Iraq sandstorm Isis
Iraq's Shi'ite paramilitaries involved in the fightback against ISReuters

Islamic State (Isis) has killed at least 35 Iraqi policemen and Shiite militiamen in a suicide attack on a police base just north of IS-held Ramadi.

The attack on the security service headquarters in Anbar province's Tharthar area is another sign of the slowing counter-attack by Iraqi government forces, working to retake Ramadi after it was overrun by IS in May.

Three Islamic State suicide bombers driving explosive-laden Humvees mounted the attack and the initial blast was followed by a large secondary explosion in an ammunition depot, Iraqi officials told AP, with hospital officials confirming the casualties.

Just days after IS captured Ramadi a counter-attack on the militant group was announced on Iraqi television followed by reports that Baghdad forces were moving to cut IS supply lines to the city.

However, since the beginning of the fightback, government forces have faced a number of setbacks.

Victories in several towns in Iraq's southern Salahuddin province were marred by a series of IS suicide attacks which left at least 17 members of the security services dead with some reports of as many as 55 killed.

On 29 May at least 10 people were killed when car bombs exploded at two luxury hotels in Baghdad.

This most recent attack resembled the massive, coordinated assault launched on Ramadi last month that allowed IS militants to capture the city, marking their biggest gain since a US-led coalition began launching air strikes against the extremist group in August 2014, AP reported.

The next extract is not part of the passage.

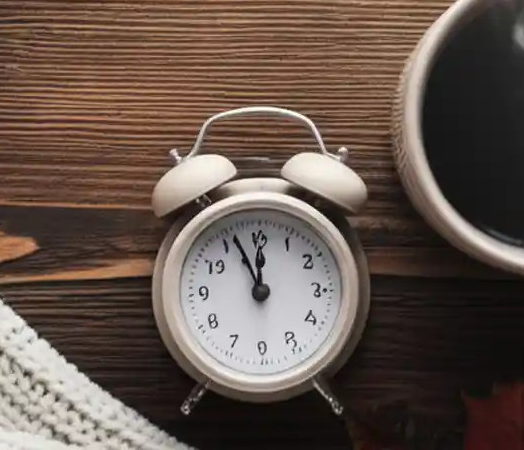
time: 11:55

The loss of Ramadi prompted Iraqi Prime Minister Haider al-Abadi to order Shiite militiamen into the vast Sunni province, which was an insurgent hotbed during the eight-year US intervention.

The Shiite militiamen have played a key role in pushing the Sunni IS group back elsewhere in Iraq, but have also been accused by rights groups of carrying out revenge attacks against Sunnis which make up the majority of the population in Anbar province.

The fall of Ramadi provoked stern criticism of the Iraqi security services by the US.

Speaking in a televised interview with the BBC, the former commander of international troops in Iraq and Afghanistan and ex-director of the CIA General Petraeus has said the capture of Ramadi was: "A strategic loss in the sense that the narrative of IS being on the defensive - of losing - was shown to be somewhat hollow."

However, the retired army chief added that he believed Ramadi could be retaken in a few weeks, or less.